Spice Factory (UK) Limited and Gummy Bear Films Limited were wound up in the public interest, after the companies misled the public – and spent, at most, 11% of funds received from the public on film production.

The remainder of the money was divided between the brokers who recruited investors, the director Michael Cowan, his former business partner Steven Wilkinson and companies they controlled.

The court heard that private individuals had entered into investor agreements with Gummy Bear Films Limited after introductions by brokers.

It was intended that these private investment funds would receive an equity profit in a film – Gummy Bear 3D The Movie – which has not been made.

The court heard that the funds received from investors were not ring fenced or safeguarded in any way – and were either paid into Spice Factory’s current account, where they were treated as general income of the company; or via escrow accounts to various third parties.

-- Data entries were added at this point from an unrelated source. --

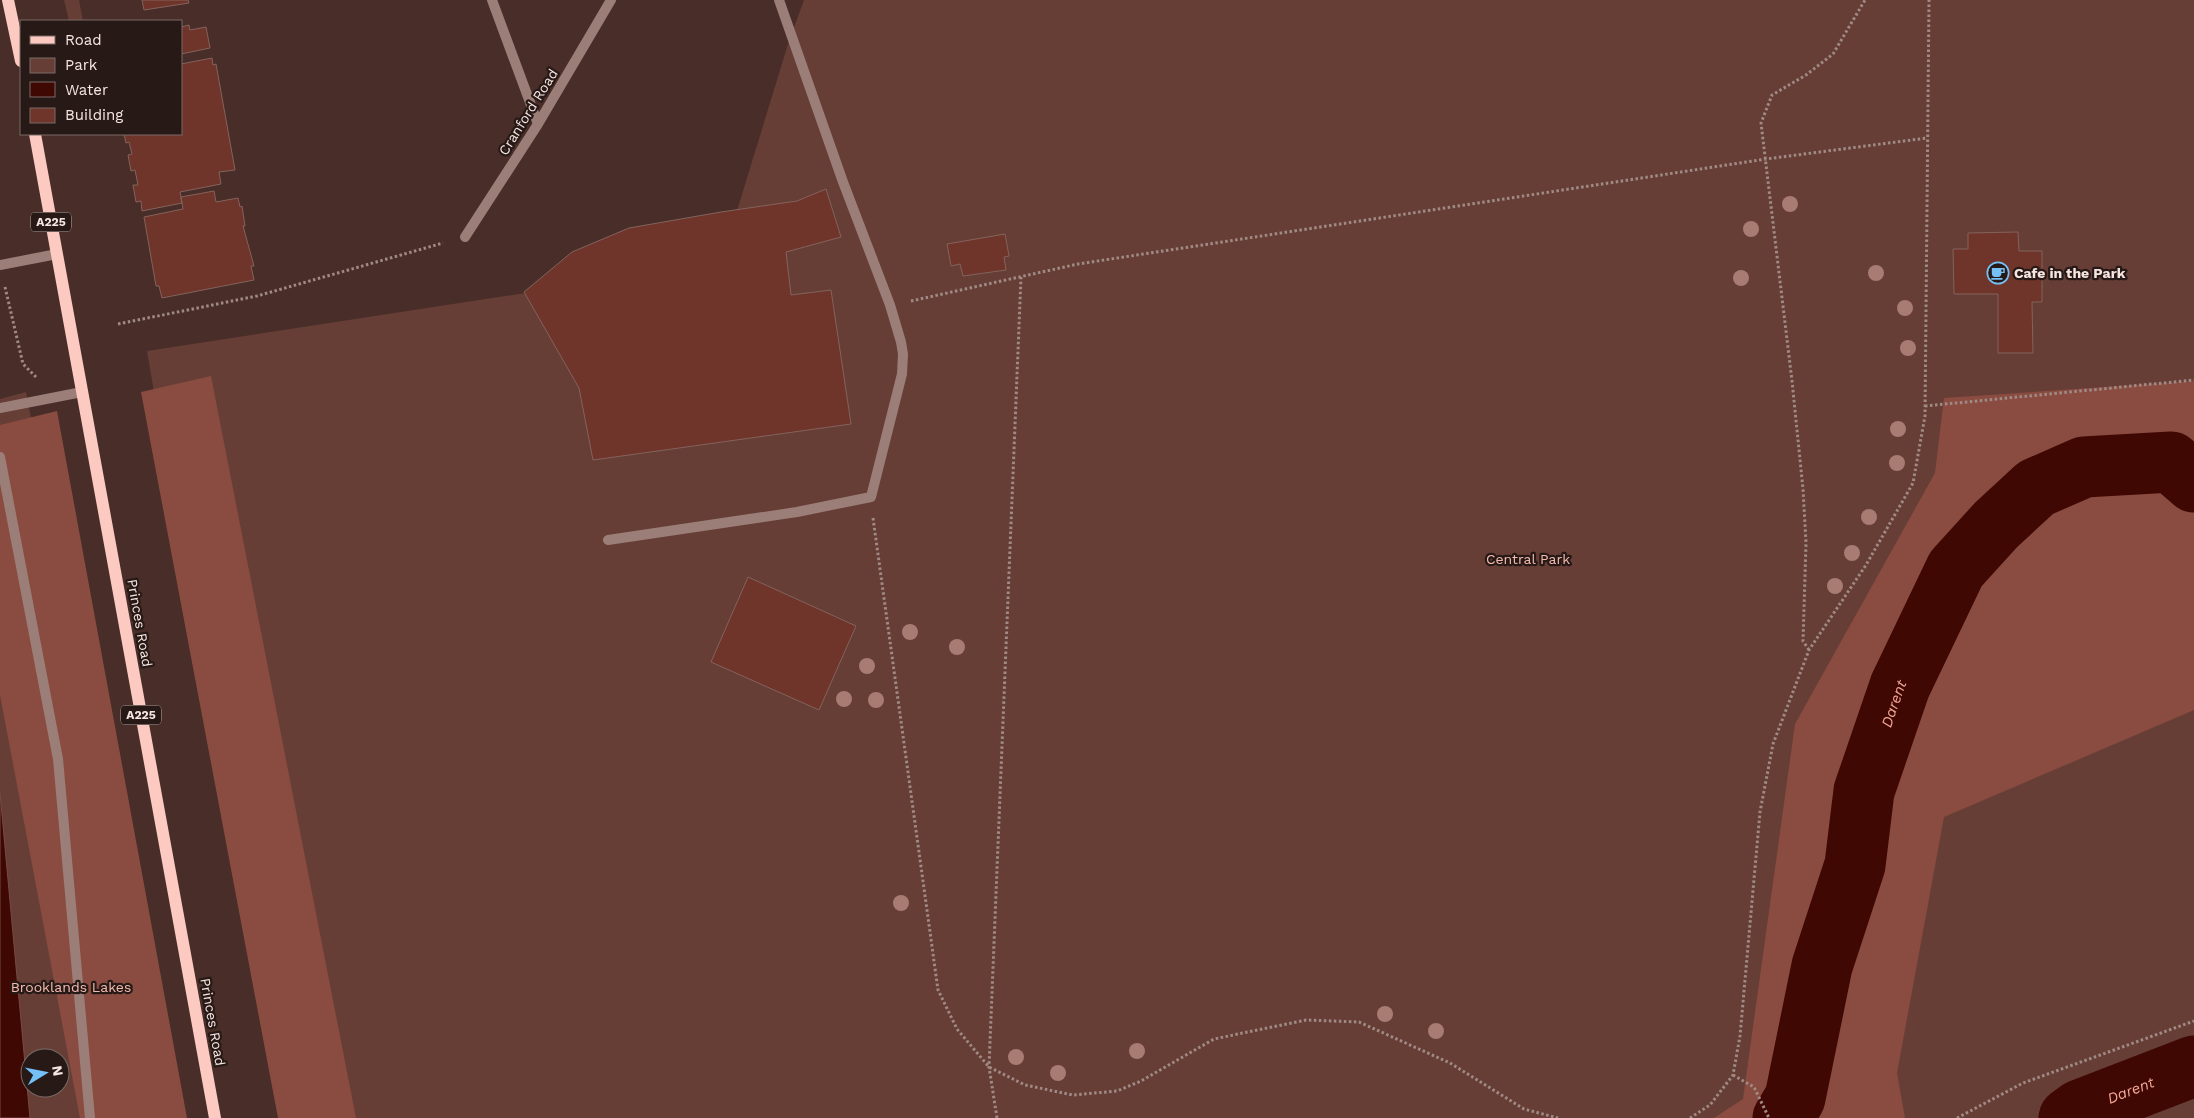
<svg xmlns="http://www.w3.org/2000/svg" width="2194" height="1118" viewBox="0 0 2194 1118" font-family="'Work Sans',sans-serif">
<rect width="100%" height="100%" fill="#482d28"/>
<!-- green -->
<path fill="#663e36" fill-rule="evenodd" d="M 64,0 L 79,0 L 83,21 L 69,21 Z
M 804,0 L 2194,0 L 2194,1118 L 283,1118 L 238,886 L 147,351 L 721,263 L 788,44 Z
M 26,392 L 169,1118 L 0,1118 L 0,399 ZM 30,1058 L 60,1058 L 60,1088 L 30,1088 Z"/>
<!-- forest -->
<path fill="#8a4c41" d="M 211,376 L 356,1118 L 278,1118 L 141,392 Z
M 2194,381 L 2194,710 L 1944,817 L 1897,1073 L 1905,1118 L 1714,1118 L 1743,1099 L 1795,724 L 1935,473 L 1944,398 Z
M 57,411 L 187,1118 L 80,1118 L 0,695 L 0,425 Z"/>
<!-- water -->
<path fill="#400803" stroke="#774a46" d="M 0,793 L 30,1118 L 0,1118 Z"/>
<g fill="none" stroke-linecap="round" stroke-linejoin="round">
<!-- river -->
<g stroke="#400803" stroke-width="61">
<path id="s1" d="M 1783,1118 L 1795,1098 L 1822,966 L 1855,865 L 1864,791 L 1900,686 L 1956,569 L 1996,525 L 2036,488 L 2084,467 L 2171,462 L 2194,482"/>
<path id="s2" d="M 2069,1118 L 2080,1110 L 2194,1066"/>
</g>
</g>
<!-- building -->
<path fill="#6f342a" stroke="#83635d" d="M 142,0 L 188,0 L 189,3 L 144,10 Z
M 189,25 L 190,30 L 206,27 L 210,48 L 181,54 L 181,27 Z
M 212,58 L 213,65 L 216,64 L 235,170 L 219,172 L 221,184 L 180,192 L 182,203 L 142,211 L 141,201 L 136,202 L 133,185 L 138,185 L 135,170 L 131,171 L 128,155 L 132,154 L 129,142 L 126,143 L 124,134 L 181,134 L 181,64 Z
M 826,189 L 841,237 L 786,252 L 791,295 L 831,290 L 851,424 L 593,460 L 579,388 L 524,292 L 572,252 L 629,228 L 721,212 L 797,201 Z
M 214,191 L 216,202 L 238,198 L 240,207 L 242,206 L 245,226 L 243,226 L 254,266 L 251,266 L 254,280 L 162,298 L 159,286 L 156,286 L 144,217 L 183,209 L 181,197 Z
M 2018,232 L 2019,251 L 2042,251 L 2042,302 L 2032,302 L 2033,353 L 1998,353 L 1998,294 L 1954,294 L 1953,249 L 1968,249 L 1968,233 Z
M 1005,234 L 1009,256 L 1004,257 L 1006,270 L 963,276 L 960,264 L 951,266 L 947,244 Z
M 748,577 L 856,626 L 819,710 L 711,662 Z"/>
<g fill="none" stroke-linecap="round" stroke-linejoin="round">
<!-- path -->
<path stroke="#a08a85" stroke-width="3" stroke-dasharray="2.5 2.5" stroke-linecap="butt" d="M 5,287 L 23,364 L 37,378
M 911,301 L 1078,264 L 1766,159 L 1927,138
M 118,324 L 257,296 L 443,243
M 1925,406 L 2194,380
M 873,518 L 938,990 L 957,1029 L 989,1067 L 1025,1085 L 1073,1095 L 1117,1091 L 1141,1081 L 1214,1039 L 1306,1020 L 1359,1022 L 1450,1063 L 1524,1109 L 1558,1118
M 1809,650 L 1803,641 L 1806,543 L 1803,489 L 1792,381 L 1761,123 L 1772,95 L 1806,75 L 1833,54 L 1865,0
M 1733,1075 L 1754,1087 L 1769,1118
M 997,1118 L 989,1067 L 1021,277
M 1690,1118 L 1710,1105 L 1733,1075 L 1740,1036 L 1760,812 L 1773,744 L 1809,650 L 1866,565 L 1913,483 L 1925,416 L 1929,0
M 1957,1118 L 2023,1083 L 2194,1021"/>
<!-- lane -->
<path stroke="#9c7e78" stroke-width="10" d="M 0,265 L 57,254
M 0,408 L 82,392
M 0,457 L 58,759 L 90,1118
M 608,540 L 797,512 L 871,497 L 902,374 L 903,354 L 901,342 L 890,305 L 843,182 L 779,0"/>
<!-- street -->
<path stroke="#9c7e78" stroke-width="10" d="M 492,0 L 538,124
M 465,237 L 538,124 L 611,0"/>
<!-- primary -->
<path stroke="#fccac0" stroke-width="12" d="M 8,0 L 21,61
M 35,134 L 215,1118"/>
</g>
<!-- trees -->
<g fill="#a87b73">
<circle cx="1790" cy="204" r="8"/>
<circle cx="1751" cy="229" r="8"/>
<circle cx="1876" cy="273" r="8"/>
<circle cx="1741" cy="278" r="8"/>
<circle cx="1905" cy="308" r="8"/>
<circle cx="1908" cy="348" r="8"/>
<circle cx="1898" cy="429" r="8"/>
<circle cx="1897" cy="463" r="8"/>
<circle cx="1869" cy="517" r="8"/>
<circle cx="1852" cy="553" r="8"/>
<circle cx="1835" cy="586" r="8"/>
<circle cx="910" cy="632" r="8"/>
<circle cx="957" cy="647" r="8"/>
<circle cx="867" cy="666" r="8"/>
<circle cx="844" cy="699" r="8"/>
<circle cx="876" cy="700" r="8"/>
<circle cx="901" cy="903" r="8"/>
<circle cx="1385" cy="1014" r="8"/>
<circle cx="1436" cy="1031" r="8"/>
<circle cx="1137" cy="1051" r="8"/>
<circle cx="1016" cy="1057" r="8"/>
<circle cx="1058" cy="1073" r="8"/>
</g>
<!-- icons -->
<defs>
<g id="cafe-ring" transform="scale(1.125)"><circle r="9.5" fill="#261916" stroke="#75c0f6" stroke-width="1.5"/><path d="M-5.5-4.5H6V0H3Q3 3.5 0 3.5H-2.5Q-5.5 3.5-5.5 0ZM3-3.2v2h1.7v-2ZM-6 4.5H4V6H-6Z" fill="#75c0f6"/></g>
</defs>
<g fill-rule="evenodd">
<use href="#cafe-ring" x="1998" y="273"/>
</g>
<g text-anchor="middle" stroke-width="4.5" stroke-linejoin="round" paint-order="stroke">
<!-- shield labels -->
<g fill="#261916" stroke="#b8a8a4" stroke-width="1">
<rect x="31" y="212.5" width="40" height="19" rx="4"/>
<rect x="121" y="705.5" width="40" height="19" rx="4"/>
</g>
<g font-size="12" font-weight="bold" fill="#f7e5e1">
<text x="51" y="226">A225</text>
<text x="141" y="719">A225</text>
</g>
<!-- street labels -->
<g font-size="14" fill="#f7e5e1" stroke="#261916">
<text transform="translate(528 112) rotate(-58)" y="5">Cranford Road</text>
<text transform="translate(140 623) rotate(80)" y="5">Princes Road</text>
<text transform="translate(213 1022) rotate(80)" y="5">Princes Road</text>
</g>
<!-- poi labels -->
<g font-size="14" font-weight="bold" fill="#f7e5e1" stroke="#261916" text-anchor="start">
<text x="2014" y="278">Cafe in the Park</text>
</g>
<!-- park labels -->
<g font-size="14" fill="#f6bbb0" stroke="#261916">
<text x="1528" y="564">Central Park</text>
<text x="71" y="992">Brooklands Lakes</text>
</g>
<!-- water labels -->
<g font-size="15" font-style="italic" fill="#f5a99a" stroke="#261916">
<text dy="5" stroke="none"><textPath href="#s1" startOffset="431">Darent</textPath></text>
<text dy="5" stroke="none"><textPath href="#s2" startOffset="68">Darent</textPath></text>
</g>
</g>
<!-- legend -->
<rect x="20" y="20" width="162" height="115" fill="#261916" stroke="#7a6b67"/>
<rect x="30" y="36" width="25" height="8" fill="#fccac0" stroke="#7a6b67"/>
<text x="65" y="45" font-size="15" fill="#f7e5e1">Road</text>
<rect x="30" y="58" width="25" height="15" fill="#663e36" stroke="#7a6b67"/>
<text x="65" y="70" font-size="15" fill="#f7e5e1">Park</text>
<rect x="30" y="82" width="25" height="15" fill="#400803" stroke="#7a6b67"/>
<text x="65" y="95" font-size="15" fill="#f7e5e1">Water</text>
<rect x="30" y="108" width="25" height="15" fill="#6f342a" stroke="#7a6b67"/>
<text x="65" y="120" font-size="15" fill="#f7e5e1">Building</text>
<!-- north arrow -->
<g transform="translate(45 1073) rotate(80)"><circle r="24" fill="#261916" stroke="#7a6b67"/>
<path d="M0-4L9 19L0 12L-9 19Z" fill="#75c0f6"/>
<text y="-8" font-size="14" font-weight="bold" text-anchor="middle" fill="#f7e5e1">N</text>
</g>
</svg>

Cowan allowed Wilkinson – who was at the time an undischarged bankrupt – to operate Spice Factory’s bank account without Cowan, the company’s director, exercising any oversight or control.

The court ruled that the public had been misled into making investments which they would not have made had they known the truth – which was that around 89% of their investment was not going to film production costs.

It was found that the companies had failed to operate the business with transparency as a result of Cowan’s delegation of financial control to Wilkinson – and had failed to take steps to establish whether members of the public were “high net worth individuals” or “sophisticated investors”, which represented a failure to protect the interests of those who had entrusted their money to them.

David Hill – a chief investigator at Company Investigations – said:

“The companies persuaded members of the public to part with substantial sums of money to invest in films – no films were produced and the money raised from the public, in reality, was used to benefit those running the companies.

“As so often is the case, if an investment scheme appears to be too good to be true, it probably is.”